Diary note 33: Soviet memorial

Berlin, 9 March 2019

Beyond Kreuzberg and 11 stops from here by S-Bahn lies the Soviet memorial site at Treptower park (1949). From the railway station one walks directly into a park. The general aspect is both wide and austere, with rows of wintery beeches standing like freakish witches or immobile sentinels wherever one looks. Violet snow-clouds filled the sky, but a glittering sun was slanting here and there.

One enters a massive squat gate of grey stone, like a prison, with big hewn letters in Cyrillic and Roman. As we entered, we passed through a small mob of frolicking tourists, with children and loudspeakers and flags, as if they were there for another purpose. For instance to demonstrate politically or to celebrate a birthday. They entered later on, but got no farther than the first platform and then absconded. I never understood their aim.
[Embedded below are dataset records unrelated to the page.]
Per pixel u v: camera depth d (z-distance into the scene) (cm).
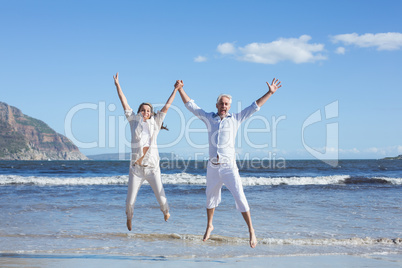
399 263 433
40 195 1202
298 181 1891
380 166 5300
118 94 466
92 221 743
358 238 590
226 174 444
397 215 827
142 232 641
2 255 471
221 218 779
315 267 409
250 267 406
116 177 1961
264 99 452
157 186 457
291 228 678
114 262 429
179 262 434
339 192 1348
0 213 830
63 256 467
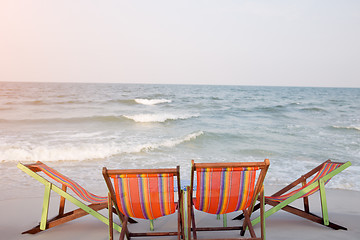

The site is not only vast, but controlled in every detail. A central rectangle is dominated by enormous bronze circles, five wreaths weighing a ton or more. They are flanked by 16 massive sarcophagi in light stone. On their sides are roughly sculptured images of struggles; the most striking perhaps being a battle scene with a tank (German) crashing into a trench (Russian) where heroic fighters are throwing a kind of Panzerfaust which explodes in stone shrapnel. The same scenes are reproduced on the opposite side of the memorial, now with German captions. These texts were all citations of Joseph Stalin. They are inscribed in golden letters and after the first words honoring the intrepid heroes: vey repetitive. One gets the impression Stalin had little to say and would say everything clumsily. But that this lack of regards for the visitor was on purpose. Purposefully demeaning to the reader, showing who was in charge. After a while I stopped translating to KS.

Strangely enough there was only one series of faces with some civility or dignity. These were the heroes of the defense of Russia against Napoleon. They were standing in a row and their names were given. One remembers them from reading Tolstoy. The resulting feeling is that Czarism was more civilized than Stalinism.

The whole enormous memorial is dominated by a Russian soldier of colossal height, standing on an artificial hill. Once arrived at the soldiers feet one can no longer see the whole, but feels the oppressive weight of the statue. It holds an anachronistic sword in the right hand and a rescued child on the left arm. The face had some youth or nobility against the sky – but perhaps at such a scale and distance one projects one’s own illusions on it.

Between the feet is a small chapel, a Byzantine thing full of colors and gold effects. The most striking feature was a word in Russian letters that glows in white amidst the jumble of figures and in the center says: CLABA. That is the Slavonic motherland. It is a revelation.

Meanwhile the sky had been breaking and recomposing showing black and white and blue spaces, then suddenly burst into a hailstorm from which there was no escape.

Except from the bleak German beeches, the heart of the memorial was surrounded by weeping birches, from the tundra.